Exercise goal: Retype each line of the records below without changing anything.

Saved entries
^^^^^^^^

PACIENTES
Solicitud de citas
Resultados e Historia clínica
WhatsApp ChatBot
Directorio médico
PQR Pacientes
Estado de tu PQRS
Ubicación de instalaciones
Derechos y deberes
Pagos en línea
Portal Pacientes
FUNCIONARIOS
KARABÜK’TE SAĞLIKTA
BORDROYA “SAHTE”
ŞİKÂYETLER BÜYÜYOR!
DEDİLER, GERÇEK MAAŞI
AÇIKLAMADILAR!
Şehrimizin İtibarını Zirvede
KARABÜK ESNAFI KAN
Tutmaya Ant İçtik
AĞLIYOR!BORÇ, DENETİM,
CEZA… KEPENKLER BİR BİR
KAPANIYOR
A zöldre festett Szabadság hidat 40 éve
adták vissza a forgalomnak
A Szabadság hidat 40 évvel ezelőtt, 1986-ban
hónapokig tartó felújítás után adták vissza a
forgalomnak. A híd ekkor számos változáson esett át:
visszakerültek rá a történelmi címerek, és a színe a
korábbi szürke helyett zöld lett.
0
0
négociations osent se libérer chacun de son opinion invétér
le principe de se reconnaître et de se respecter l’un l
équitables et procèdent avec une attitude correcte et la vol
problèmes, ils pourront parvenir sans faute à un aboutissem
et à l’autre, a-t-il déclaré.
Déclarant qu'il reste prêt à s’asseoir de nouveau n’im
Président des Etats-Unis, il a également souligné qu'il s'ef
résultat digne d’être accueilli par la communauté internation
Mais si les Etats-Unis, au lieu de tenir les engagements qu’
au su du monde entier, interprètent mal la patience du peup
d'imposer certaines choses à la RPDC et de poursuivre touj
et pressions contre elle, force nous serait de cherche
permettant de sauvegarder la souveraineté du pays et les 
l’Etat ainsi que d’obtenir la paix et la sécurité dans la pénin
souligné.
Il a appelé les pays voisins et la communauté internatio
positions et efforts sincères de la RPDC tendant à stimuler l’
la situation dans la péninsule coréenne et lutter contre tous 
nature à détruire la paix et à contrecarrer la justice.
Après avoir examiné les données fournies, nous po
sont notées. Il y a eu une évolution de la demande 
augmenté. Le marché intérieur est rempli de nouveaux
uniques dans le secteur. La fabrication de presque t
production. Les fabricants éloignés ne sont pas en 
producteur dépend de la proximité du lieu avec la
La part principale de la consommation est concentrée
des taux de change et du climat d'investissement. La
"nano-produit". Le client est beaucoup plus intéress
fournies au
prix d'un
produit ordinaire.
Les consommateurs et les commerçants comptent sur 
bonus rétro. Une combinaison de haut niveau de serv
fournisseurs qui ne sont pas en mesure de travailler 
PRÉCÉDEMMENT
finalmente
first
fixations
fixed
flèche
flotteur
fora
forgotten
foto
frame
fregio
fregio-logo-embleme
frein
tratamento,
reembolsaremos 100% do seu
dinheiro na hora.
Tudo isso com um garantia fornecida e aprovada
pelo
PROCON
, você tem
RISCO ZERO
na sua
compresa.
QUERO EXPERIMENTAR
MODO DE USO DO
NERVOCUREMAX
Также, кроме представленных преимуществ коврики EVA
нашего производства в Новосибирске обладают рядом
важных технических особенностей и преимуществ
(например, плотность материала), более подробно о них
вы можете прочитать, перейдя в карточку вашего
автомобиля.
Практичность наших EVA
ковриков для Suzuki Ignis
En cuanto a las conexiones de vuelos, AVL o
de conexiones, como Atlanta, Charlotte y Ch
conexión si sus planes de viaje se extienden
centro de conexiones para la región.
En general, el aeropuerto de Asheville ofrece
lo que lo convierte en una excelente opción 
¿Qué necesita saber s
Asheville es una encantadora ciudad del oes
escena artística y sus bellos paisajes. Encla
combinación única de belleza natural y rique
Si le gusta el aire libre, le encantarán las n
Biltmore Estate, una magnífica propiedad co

^^^^^^^^

Answer area:
PACIENTES
Solicitud de citas
Resultados e Historia clínica
WhatsApp ChatBot
Directorio médico
PQR Pacientes
Estado de tu PQRS
Ubicación de instalaciones
Derechos y deberes
Pagos en línea
Portal Pacientes
FUNCIONARIOS
KARABÜK’TE SAĞLIKTA
BORDROYA “SAHTE”
ŞİKÂYETLER BÜYÜYOR!
DEDİLER, GERÇEK MAAŞI
AÇIKLAMADILAR!
Şehrimizin İtibarını Zirvede
KARABÜK ESNAFI KAN
Tutmaya Ant İçtik
AĞLIYOR!BORÇ, DENETİM,
CEZA… KEPENKLER BİR BİR
KAPANIYOR
A zöldre festett Szabadság hidat 40 éve
adták vissza a forgalomnak
A Szabadság hidat 40 évvel ezelőtt, 1986-ban
hónapokig tartó felújítás után adták vissza a
forgalomnak. A híd ekkor számos változáson esett át:
visszakerültek rá a történelmi címerek, és a színe a
korábbi szürke helyett zöld lett.
0
0
négociations osent se libérer chacun de son opinion invétér
le principe de se reconnaître et de se respecter l’un l
équitables et procèdent avec une attitude correcte et la vol
problèmes, ils pourront parvenir sans faute à un aboutissem
et à l’autre, a-t-il déclaré.
Déclarant qu'il reste prêt à s’asseoir de nouveau n’im
Président des Etats-Unis, il a également souligné qu'il s'ef
résultat digne d’être accueilli par la communauté internation
Mais si les Etats-Unis, au lieu de tenir les engagements qu’
au su du monde entier, interprètent mal la patience du peup
d'imposer certaines choses à la RPDC et de poursuivre touj
et pressions contre elle, force nous serait de cherche
permettant de sauvegarder la souveraineté du pays et les 
l’Etat ainsi que d’obtenir la paix et la sécurité dans la pénin
souligné.
Il a appelé les pays voisins et la communauté internatio
positions et efforts sincères de la RPDC tendant à stimuler l’
la situation dans la péninsule coréenne et lutter contre tous 
nature à détruire la paix et à contrecarrer la justice.
Après avoir examiné les données fournies, nous po
sont notées. Il y a eu une évolution de la demande 
augmenté. Le marché intérieur est rempli de nouveaux
uniques dans le secteur. La fabrication de presque t
production. Les fabricants éloignés ne sont pas en 
producteur dépend de la proximité du lieu avec la
La part principale de la consommation est concentrée
des taux de change et du climat d'investissement. La
"nano-produit". Le client est beaucoup plus intéress
fournies au
prix d'un
produit ordinaire.
Les consommateurs et les commerçants comptent sur 
bonus rétro. Une combinaison de haut niveau de serv
fournisseurs qui ne sont pas en mesure de travailler 
PRÉCÉDEMMENT
finalmente
first
fixations
fixed
flèche
flotteur
fora
forgotten
foto
frame
fregio
fregio-logo-embleme
frein
tratamento,
reembolsaremos 100% do seu
dinheiro na hora.
Tudo isso com um garantia fornecida e aprovada
pelo
PROCON
, você tem
RISCO ZERO
na sua
compresa.
QUERO EXPERIMENTAR
MODO DE USO DO
NERVOCUREMAX
Также, кроме представленных преимуществ коврики EVA
нашего производства в Новосибирске обладают рядом
важных технических особенностей и преимуществ
(например, плотность материала), более подробно о них
вы можете прочитать, перейдя в карточку вашего
автомобиля.
Практичность наших EVA
ковриков для Suzuki Ignis
En cuanto a las conexiones de vuelos, AVL o
de conexiones, como Atlanta, Charlotte y Ch
conexión si sus planes de viaje se extienden
centro de conexiones para la región.
En general, el aeropuerto de Asheville ofrece
lo que lo convierte en una excelente opción 
¿Qué necesita saber s
Asheville es una encantadora ciudad del oes
escena artística y sus bellos paisajes. Encla
combinación única de belleza natural y rique
Si le gusta el aire libre, le encantarán las n
Biltmore Estate, una magnífica propiedad co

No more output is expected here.